◆ What is needed: All of the records that follow need to be copied word for word, without the pictures.

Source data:
Content starts

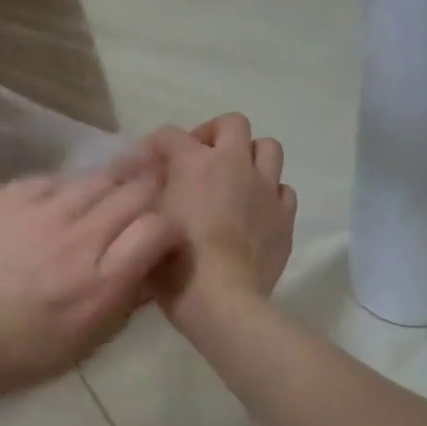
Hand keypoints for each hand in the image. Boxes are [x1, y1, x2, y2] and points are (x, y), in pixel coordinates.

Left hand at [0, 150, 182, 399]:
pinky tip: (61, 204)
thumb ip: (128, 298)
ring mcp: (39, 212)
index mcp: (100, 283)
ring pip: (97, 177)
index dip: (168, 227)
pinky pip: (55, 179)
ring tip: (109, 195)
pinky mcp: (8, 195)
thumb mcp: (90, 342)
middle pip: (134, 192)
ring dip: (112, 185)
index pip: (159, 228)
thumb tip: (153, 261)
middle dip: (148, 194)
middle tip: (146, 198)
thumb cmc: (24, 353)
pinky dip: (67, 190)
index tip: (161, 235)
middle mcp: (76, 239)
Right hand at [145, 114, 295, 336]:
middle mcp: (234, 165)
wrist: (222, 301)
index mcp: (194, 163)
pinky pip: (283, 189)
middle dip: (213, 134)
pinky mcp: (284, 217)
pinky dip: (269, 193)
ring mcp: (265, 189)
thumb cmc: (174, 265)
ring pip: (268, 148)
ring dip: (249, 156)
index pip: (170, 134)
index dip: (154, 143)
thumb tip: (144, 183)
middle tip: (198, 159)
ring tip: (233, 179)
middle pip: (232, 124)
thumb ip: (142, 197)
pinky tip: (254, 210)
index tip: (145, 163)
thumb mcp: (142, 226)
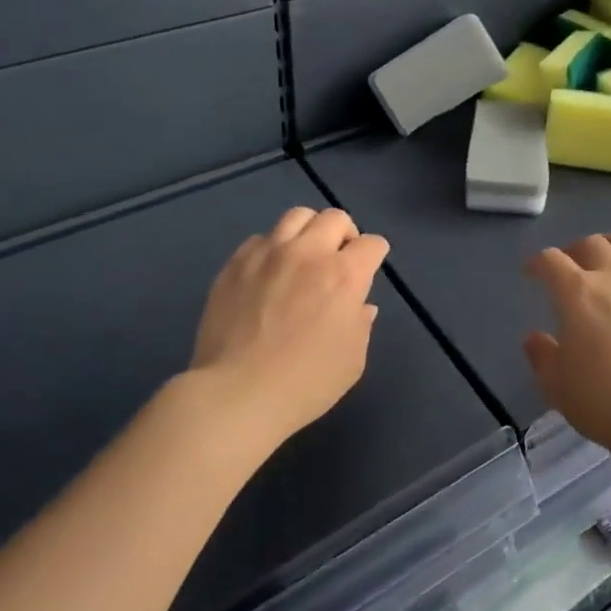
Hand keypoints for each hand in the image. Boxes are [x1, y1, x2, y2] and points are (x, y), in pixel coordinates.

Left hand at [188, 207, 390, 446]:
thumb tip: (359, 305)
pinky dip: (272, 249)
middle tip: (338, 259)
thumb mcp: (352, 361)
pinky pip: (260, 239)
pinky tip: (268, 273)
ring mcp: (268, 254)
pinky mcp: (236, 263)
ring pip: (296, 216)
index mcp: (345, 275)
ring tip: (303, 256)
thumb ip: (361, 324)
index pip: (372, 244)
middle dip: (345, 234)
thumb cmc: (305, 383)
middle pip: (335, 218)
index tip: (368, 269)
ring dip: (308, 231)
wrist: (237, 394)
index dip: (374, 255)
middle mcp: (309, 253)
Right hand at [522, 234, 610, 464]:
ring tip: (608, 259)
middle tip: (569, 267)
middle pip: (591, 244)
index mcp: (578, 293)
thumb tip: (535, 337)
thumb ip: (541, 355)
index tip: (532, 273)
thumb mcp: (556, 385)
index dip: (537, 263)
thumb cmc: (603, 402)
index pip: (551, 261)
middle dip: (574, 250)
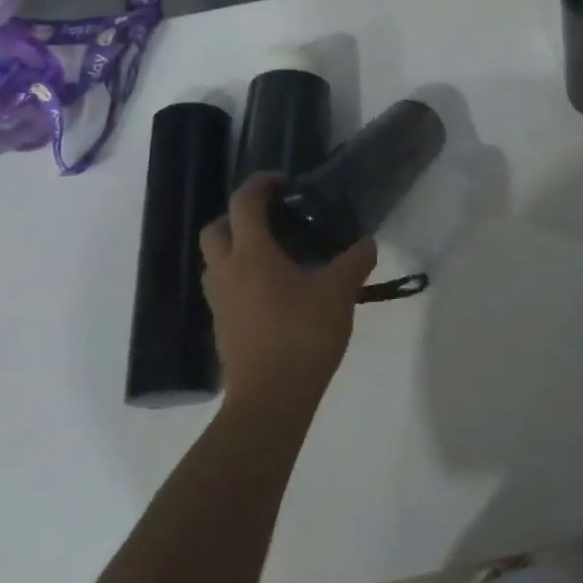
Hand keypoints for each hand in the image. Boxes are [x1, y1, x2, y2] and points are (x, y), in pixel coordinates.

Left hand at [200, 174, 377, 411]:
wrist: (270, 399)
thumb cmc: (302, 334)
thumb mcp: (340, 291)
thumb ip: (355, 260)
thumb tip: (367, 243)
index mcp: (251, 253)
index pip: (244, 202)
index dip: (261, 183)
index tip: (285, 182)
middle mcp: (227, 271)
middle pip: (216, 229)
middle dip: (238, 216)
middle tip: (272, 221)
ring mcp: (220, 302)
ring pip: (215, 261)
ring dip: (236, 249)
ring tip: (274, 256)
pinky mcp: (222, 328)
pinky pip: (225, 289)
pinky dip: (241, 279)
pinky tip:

Content ends

◆ Solved exercise:
Hand keypoints for each hand in the image. Boxes are [x1, y1, x2, y2] and points are (x, y), in pixel coordinates.

Left hand at [0, 150, 182, 399]:
pinky tip: (61, 204)
thumb ip: (128, 298)
ring mcp: (39, 212)
index mcp: (100, 283)
ring pip: (97, 177)
index dip: (168, 227)
pinky pip: (55, 179)
ring tip: (109, 195)
pinky mcp: (8, 195)
thumb mcp: (90, 342)
middle pip: (134, 192)
ring dip: (112, 185)
index pip: (159, 228)
thumb tip: (153, 261)
middle dip: (148, 194)
middle tip: (146, 198)
thumb cmc: (24, 353)
pinky dip: (67, 190)
index tip: (161, 235)
middle mcp: (76, 239)
Right hand at [145, 114, 295, 336]:
middle mcp: (234, 165)
wrist: (222, 301)
index mcp: (194, 163)
pinky pip: (283, 189)
middle dip: (213, 134)
pinky mcp: (284, 217)
pinky dip: (269, 193)
ring mcp: (265, 189)
thumb cmc: (174, 265)
ring pip: (268, 148)
ring dip: (249, 156)
index pip: (170, 134)
index dip: (154, 143)
thumb tip: (144, 183)
middle tip: (198, 159)
ring tip: (233, 179)
middle pip: (232, 124)
thumb ip: (142, 197)
pinky tip: (254, 210)
index tip: (145, 163)
thumb mcp: (142, 226)
Hand keypoints for each hand in the image. Boxes are [x1, y1, x2, y2] and points are (x, y), in pixel coordinates.

Left hand at [188, 207, 390, 446]:
thumb tip: (359, 305)
pinky dip: (272, 249)
middle tip: (338, 259)
thumb mcp: (352, 361)
pinky pip: (260, 239)
pinky tip: (268, 273)
ring mcp: (268, 254)
pinky mcp: (236, 263)
ring pip: (296, 216)
index mcp: (345, 275)
ring tip: (303, 256)
thumb ip: (361, 324)
index pip: (372, 244)
middle dip: (345, 234)
thumb cmc: (305, 383)
middle pip: (335, 218)
index tip: (368, 269)
ring dip: (308, 231)
wrist: (237, 394)
index dip: (374, 255)
middle mcp: (309, 253)
Right hand at [522, 234, 610, 464]:
ring tip: (608, 259)
middle tip: (569, 267)
middle pip: (591, 244)
index mcp: (578, 293)
thumb tip: (535, 337)
thumb ip: (541, 355)
index tip: (532, 273)
thumb mcp: (556, 385)
index dip: (537, 263)
thumb cmc: (603, 402)
index pip: (551, 261)
middle dip: (574, 250)
Hand keypoints for each hand in the image. Boxes are [x1, y1, x2, y2] and points are (x, y), in pixel coordinates.

Left hand at [200, 174, 377, 411]:
wrist: (270, 399)
thumb cmc: (302, 334)
thumb mcp: (340, 291)
thumb ip: (355, 260)
thumb tip: (367, 243)
index mcp: (251, 253)
index pip: (244, 202)
index dip: (261, 183)
index tip: (285, 182)
middle mcp: (227, 271)
middle pip: (216, 229)
middle dip: (238, 216)
middle tip: (272, 221)
ring mcp: (220, 302)
ring pip: (215, 261)
ring dip: (236, 249)
ring tip: (274, 256)
pinky mcp: (222, 328)
pinky pip: (225, 289)
pinky dip: (241, 279)
pinky tip:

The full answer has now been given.